Für die Aufarbeitung der Gewalt in solche Einrichtungen mag es interessant sein, unter welchen Bedingungen es weniger Gewalt gegeben hat, für die Betroffenen ist es oft schmerzhaft zu erleben, wie in einer Studie zur Aufarbeitung der Gewalt in Verschickungsheimen, diese zunächst angezweifelt, dann durch 50 % positive Berichte sozusagen ausgeglichen und damit kleingeredet wird. Die Betroffenen wünschen sich eine Aufarbeitung der schlimmen Vorkommnisse, unabhängig davon wie viele Menschen die Verschickung positiv erlebt haben. Und in Anbetracht der Tatsache, dass der Initiative bereits über 15.000 Negativberichte vorliegen, sollte versucht werden, vor allem dieser Betroffenengruppe gerecht zu werden.
Die Träger von Verschickungsheimen waren aber auch zu ca. 50 % Privatpersonen, die heute meist längst verstorben sind, denen nachzuforschen sich trotzdem noch lohnt, da man über die Strukturen dieser Medizin-Industrie etwas lernen kann. Die restlichen Träger bestanden aus kirchlichen und Wohltätigkeitsorganisationen, manchmal auch Betriebs- und Kranken-Versicherungsorganisationen.
Viele wünschen sich, über die TRÄGER in die Akte des eigenen Heimes Einblick zu erhalten. Persönliche Heimakten, in denen unsere Namen stehen, existieren in unseren Fällen leider aber meist nicht, es gab aber sogenannte „Anmeldeformulare“ . Diese Anmeldeformulare sind zT noch erhalten, und liegen manchmal in den Landesarchiven des Landes, in dem die Heime lagen. Sie können den Aufenthalt nachweisen und enthalten auf der Rückseite manchmal aufschlussreiche Bewertungen des Kurauftenhalts.
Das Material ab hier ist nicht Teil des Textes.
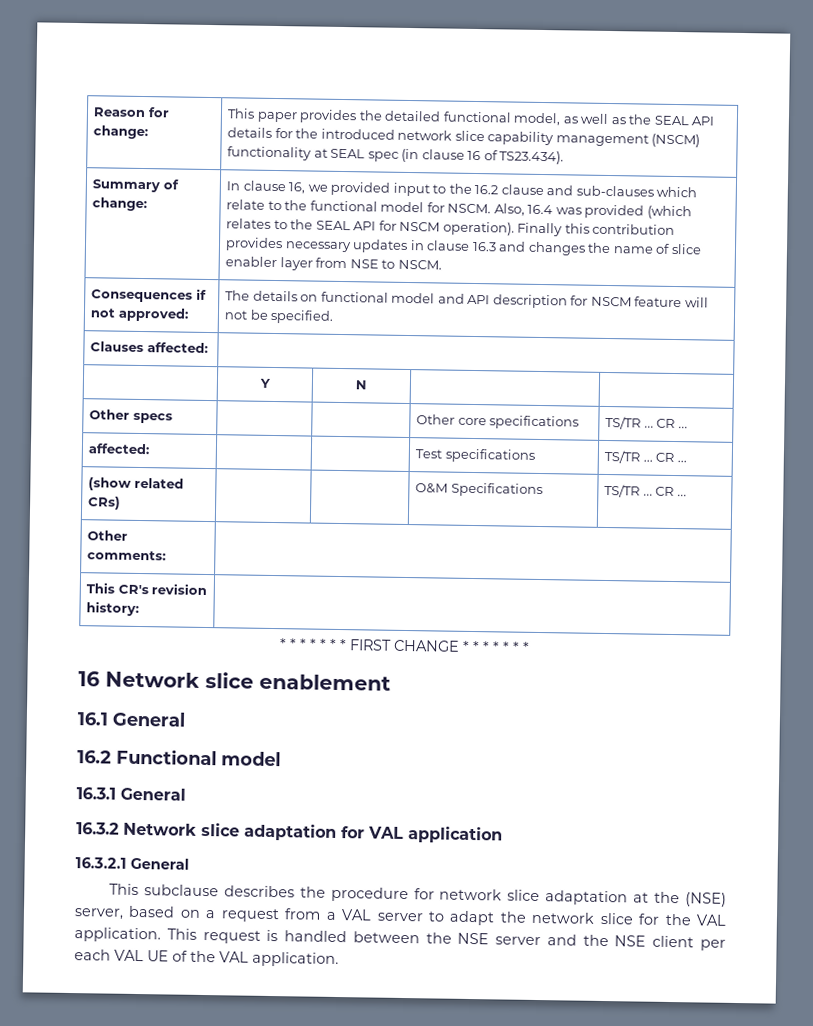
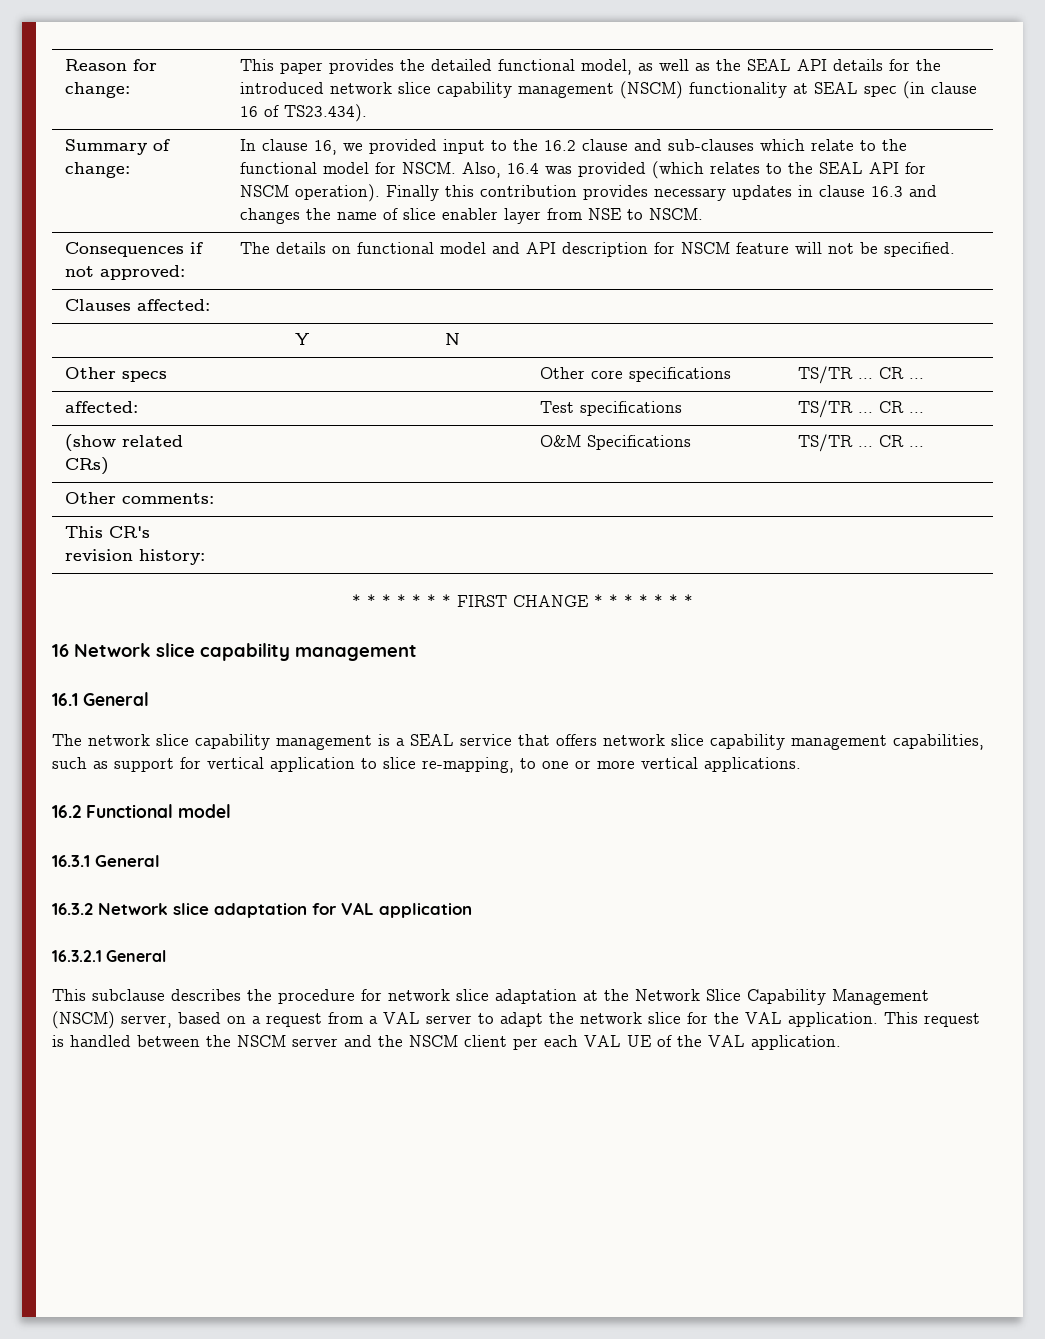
[259,673,391,691] enablement -> [200,643,417,661] capability management
(185, 719) none -> [52,734,984,750] [52,757,801,773] // The network slice capability management is a SEAL service that offers network slice capability management capabilities, such as support for vertical application to slice re-mapping, to one or more vertical applications.
[685,892,727,907] (NSE) -> [635,989,929,1005] [52,1011,115,1029] Network Slice Capability Management (NSCM)
[457,932,490,945] NSE -> [237,1035,286,1047] NSCM
[614,935,647,947] NSE -> [409,1035,458,1047] NSCM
Betroffene können sich über uns versuchen sachkundig zu machen, in welcher Trägerschaft ihr Heim lag. (Dazu bei uns die Heimliste anfordern: Erstinfo@verschickungsheime.de)
Einige Träger haben, wie z.B. die DAK, für Verschickungskinder eine Beratungsmail eingerichtet: An diese E-Mail-Adresse Verschickungskinder@dak.de sollen sich Verschickungskinder wenden, die in ein DAK-Kurheim geschickt wurden! Wenn Betroffene dort nicht zurückgerufen werden, bitte das an uns weitertragen. Hier eine Stellungnahme der DAK-Gesundheit als Beispiel für Reaktionen von Trägern: https://www.dak.de/dak/bundesthemen/gemeinsame-stellungnahme-2390496.html#/
Träger haben damals von den Heimen profitiert, diese nicht genügend kontrolliert und eventuelle Beschwerden oft harsch und grob abgewimmelt. Vielfach gab es, wenn Gewalt oder Unzulänglichkeiten bekannt wurden, nur die eine Sorge, dass es ja nicht bekannt wird.
Heute wünschen wir uns von den Trägern, dass diese nicht nur eigene Studien in Auftrag gibt, sich entschuldigt, und Gedenksteine setzt, sondern, dass sie auch soweit die Betroffenen ernst nimmt, dass sie die überall angestrebte eigenständige Recherche der Betroffenen versteht und unterstützt. Dies nicht nur ideell, sondern auch finanziell, eine Kinderverschickungs-Stiftung könnte ins Leben gerufen werden, die unabhängige Recherche-, Forschungs- und Doktorarbeiten der Betroffenen selbst, von Universitäten, des Wissenschaftsvereins der Initiative oder allgemein zum Thema „Aufarbeitung Kinderverschickungen“ fördert.